**Records**
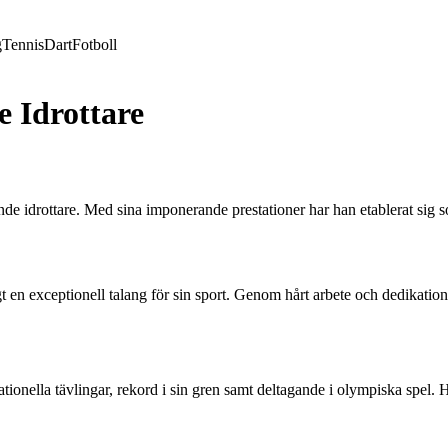
g
Tennis
Dart
Fotboll
 Idrottare
de idrottare. Med sina imponerande prestationer har han etablerat sig s
gt en exceptionell talang för sin sport. Genom hårt arbete och dedikation 
ionella tävlingar, rekord i sin gren samt deltagande i olympiska spel. 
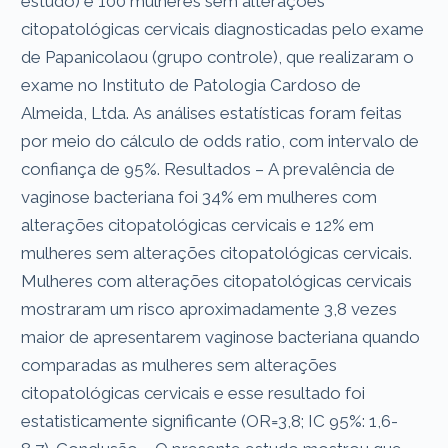
estudo) e 100 mulheres sem alterações
citopatológicas cervicais diagnosticadas pelo exame
de Papanicolaou (grupo controle), que realizaram o
exame no Instituto de Patologia Cardoso de
Almeida, Ltda. As análises estatísticas foram feitas
por meio do cálculo de odds ratio, com intervalo de
confiança de 95%. Resultados – A prevalência de
vaginose bacteriana foi 34% em mulheres com
alterações citopatológicas cervicais e 12% em
mulheres sem alterações citopatológicas cervicais.
Mulheres com alterações citopatológicas cervicais
mostraram um risco aproximadamente 3,8 vezes
maior de apresentarem vaginose bacteriana quando
comparadas as mulheres sem alterações
citopatológicas cervicais e esse resultado foi
estatisticamente significante (OR=3,8; IC 95%: 1,6-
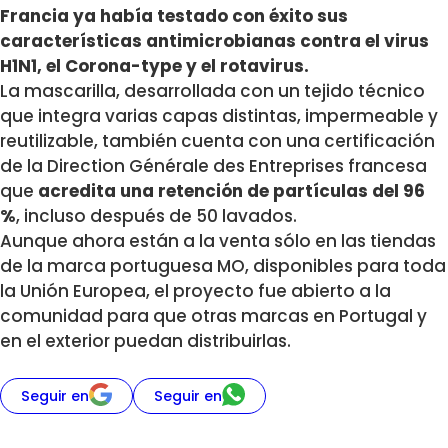
Francia ya había testado con éxito sus
características antimicrobianas contra el virus
H1N1, el Corona-type y el rotavirus.
La mascarilla, desarrollada con un tejido técnico
que integra varias capas distintas, impermeable y
reutilizable, también cuenta con una certificación
de la Direction Générale des Entreprises francesa
que
acredita una retención de partículas del 96
%
, incluso después de 50 lavados.
Aunque ahora están a la venta sólo en las tiendas
de la marca portuguesa MO, disponibles para toda
la Unión Europea, el proyecto fue abierto a la
comunidad para que otras marcas en Portugal y
en el exterior puedan distribuirlas.
Seguir en
Seguir en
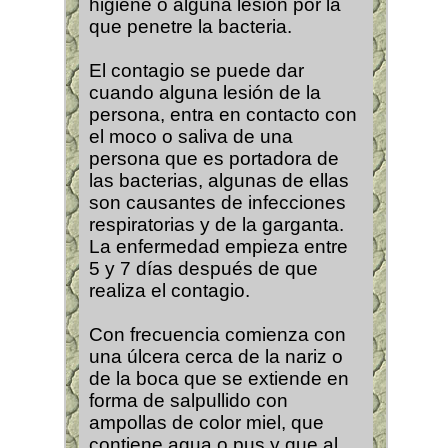
higiene o alguna lesión por la
que penetre la bacteria.
El contagio se puede dar
cuando alguna lesión de la
persona, entra en contacto con
el moco o saliva de una
persona que es portadora de
las bacterias, algunas de ellas
son causantes de infecciones
respiratorias y de la garganta.
La enfermedad empieza entre
5 y 7 días después de que
realiza el contagio.
Con frecuencia comienza con
una úlcera cerca de la nariz o
de la boca que se extiende en
forma de salpullido con
ampollas de color miel, que
contiene agua o pus y que al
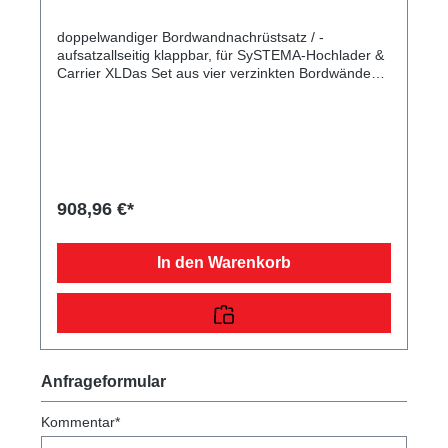
doppelwandiger Bordwandnachrüstsatz / -
aufsatzallseitig klappbar, für SySTEMA-Hochlader &
Carrier XLDas Set aus vier verzinkten Bordwänden
ist zum Nachrüsten Ihres Plattformanhängers
vorgesehen oder kann auf eine bereits montierte
Bordwand montiert werden. Danach haben Sie
zahlreiche Möglichkeiten weiteres Zubehör wie
Flachplane, Hochplane mit -spriegel usw. zu
verwenden. Durch die mitgelieferten Scharniere und
Verschlüsse sind alle Seiten klappbar. Bei der
908,96 €*
angegebenen Höhe handelt es sich um das Maß
von der Plattform bis zur Oberkante der Bordwand
bzw. von der Oberkante Bordwand bis zur
In den Warenkorb
Oberkante des Aufsatzes. Im Lieferumfang sind alle
benötigten Normteile enthalten. Bei Anhänger mit
Federstecker und PVC-Sicherungsbändchen
(Einsatz bis 07/2013) müssen zusätzliche
Bohrungen vorgenommen werden. Hinweis: Alle
unsere Angebote beziehen sich auf die
gegenwärtigen bzw. die, zur Zeit aktuellen
Anfrageformular
Anhängerbaureihen. Die genannten Artikel passen
nicht automatisch zu STEMA Anhängerbaureihen
Kommentar*
älterer Fertigungsjahre, da alle Artikel einer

**Task item**
Transcribe the listing exactly; skip the pictures.

**Result below**
g
Tennis
Dart
Fotboll
 Idrottare
de idrottare. Med sina imponerande prestationer har han etablerat sig s
gt en exceptionell talang för sin sport. Genom hårt arbete och dedikation 
ionella tävlingar, rekord i sin gren samt deltagande i olympiska spel. 
estudo) e 100 mulheres sem alterações
citopatológicas cervicais diagnosticadas pelo exame
de Papanicolaou (grupo controle), que realizaram o
exame no Instituto de Patologia Cardoso de
Almeida, Ltda. As análises estatísticas foram feitas
por meio do cálculo de odds ratio, com intervalo de
confiança de 95%. Resultados – A prevalência de
vaginose bacteriana foi 34% em mulheres com
alterações citopatológicas cervicais e 12% em
mulheres sem alterações citopatológicas cervicais.
Mulheres com alterações citopatológicas cervicais
mostraram um risco aproximadamente 3,8 vezes
maior de apresentarem vaginose bacteriana quando
comparadas as mulheres sem alterações
citopatológicas cervicais e esse resultado foi
estatisticamente significante (OR=3,8; IC 95%: 1,6-
Francia ya había testado con éxito sus
características antimicrobianas contra el virus
H1N1, el Corona-type y el rotavirus.
La mascarilla, desarrollada con un tejido técnico
que integra varias capas distintas, impermeable y
reutilizable, también cuenta con una certificación
de la Direction Générale des Entreprises francesa
que
acredita una retención de partículas del 96
%
, incluso después de 50 lavados.
Aunque ahora están a la venta sólo en las tiendas
de la marca portuguesa MO, disponibles para toda
la Unión Europea, el proyecto fue abierto a la
comunidad para que otras marcas en Portugal y
en el exterior puedan distribuirlas.
Seguir en
Seguir en
higiene o alguna lesión por la
que penetre la bacteria.
El contagio se puede dar
cuando alguna lesión de la
persona, entra en contacto con
el moco o saliva de una
persona que es portadora de
las bacterias, algunas de ellas
son causantes de infecciones
respiratorias y de la garganta.
La enfermedad empieza entre
5 y 7 días después de que
realiza el contagio.
Con frecuencia comienza con
una úlcera cerca de la nariz o
de la boca que se extiende en
forma de salpullido con
ampollas de color miel, que
contiene agua o pus y que al
doppelwandiger Bordwandnachrüstsatz / -
aufsatzallseitig klappbar, für SySTEMA-Hochlader &
Carrier XLDas Set aus vier verzinkten Bordwänden
ist zum Nachrüsten Ihres Plattformanhängers
vorgesehen oder kann auf eine bereits montierte
Bordwand montiert werden. Danach haben Sie
zahlreiche Möglichkeiten weiteres Zubehör wie
Flachplane, Hochplane mit -spriegel usw. zu
verwenden. Durch die mitgelieferten Scharniere und
Verschlüsse sind alle Seiten klappbar. Bei der
908,96 €*
angegebenen Höhe handelt es sich um das Maß
von der Plattform bis zur Oberkante der Bordwand
bzw. von der Oberkante Bordwand bis zur
In den Warenkorb
Oberkante des Aufsatzes. Im Lieferumfang sind alle
benötigten Normteile enthalten. Bei Anhänger mit
Federstecker und PVC-Sicherungsbändchen
(Einsatz bis 07/2013) müssen zusätzliche
Bohrungen vorgenommen werden. Hinweis: Alle
unsere Angebote beziehen sich auf die
gegenwärtigen bzw. die, zur Zeit aktuellen
Anfrageformular
Anhängerbaureihen. Die genannten Artikel passen
nicht automatisch zu STEMA Anhängerbaureihen
Kommentar*
älterer Fertigungsjahre, da alle Artikel einer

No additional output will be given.